Reviewer: Mary Lignor
Title: One Grave Less - 9th in the Diane Fallon Forensic Investigation series
Author: Beverly Connor
Release Date: December 2010
Year/Setting: Present/River Trail Museum of Natural History/Georgia
Overall Rating: 4.5
Sexual Content Rating: Subtle
Language (Profanity/Slang) Content Rating: Mild
Violent Content Rating: Moderate/Intense
Beverly's Website/Blog: www.beverlyconnor.com
This is the ninth book in the Diane Fallon, Forensic Anthropologist series and, I believe, the author gets better with every book.
Diane has become the head of the River Trail Museum of Natural History in Georgia. One night, while working late, Diane finds herself extremely frightened when she ears strange sounds coming from a Mayan exhibit located inside the museum. Carefully, she walks toward the exhibit, staring anxiously at the ancient Mayan ruin trying desperately to find out where on earth the "moaning" is coming from. Following the eerie sounds, Diane stumbles upon a man, Simone Brooks, lying on the floor among the ruins...covered in blood. The injured person turns out to be a former worker who worked with Diane during a time in her life when she was working as a human rights activist in South America.
The man is grasping a child's femur (leg bone) in his hands and speaks very softly, alerting Diane to the fact that, "It was one of us." Then, without another word, Simone Brooks dies. All alone, Diane finds herself suddenly embroiled in a hideous secret that includes a dead body, a child's leg bone, and a message that couldn't be more mysterious. The investigation immediately draws Diane into the past, to a time when World Accord International was her life. She needs to solve this investigation quickly, before her own human rights are infringed upon.

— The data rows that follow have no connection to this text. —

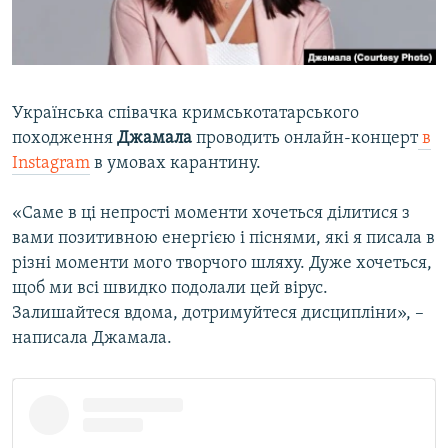
ВІДЕОУРОКИ «ELIFBE»
Русский
СВІДЧЕННЯ ОКУПАЦІЇ
Qırımtatar
УКРАЇНСЬКА ПРОБЛЕМА КРИМУ
Українська співачка кримськотатарського
ДОЛУЧАЙСЯ!
ІНФОГРАФІКА
походження
Джамала
проводить онлайн-концерт
в
Instagram
в умовах карантину.
⠀
«Саме в ці непрості моменти хочеться ділитися з
Усі сайти RFE/RL
вами позитивною енергією і піснями, які я писала в
різні моменти мого творчого шляху. Дуже хочеться,
щоб ми всі швидко подолали цей вірус.
Залишайтеся вдома, дотримуйтеся дисципліни», –
написала Джамала.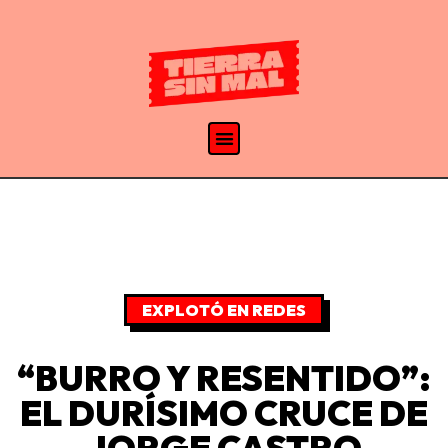
EXPLOTÓ EN REDES
“BURRO Y RESENTIDO”:
EL DURÍSIMO CRUCE DE
JORGE CASTRO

This tale will grab you right from the beginning. It was a difficult book to read as there is much scientific information to absorb but, the author is so good at describing scenes that you will be able to figure it out. The story coils around like a snake and there is much detail of anthropological work. However, the author is smart, funny and true to her subject. I 'm immediately going on Amazon to find all the titles in this series. I many have missed one along the way, but I plan to remedy that in the very near future. So, enjoy and I'll talk to you soon.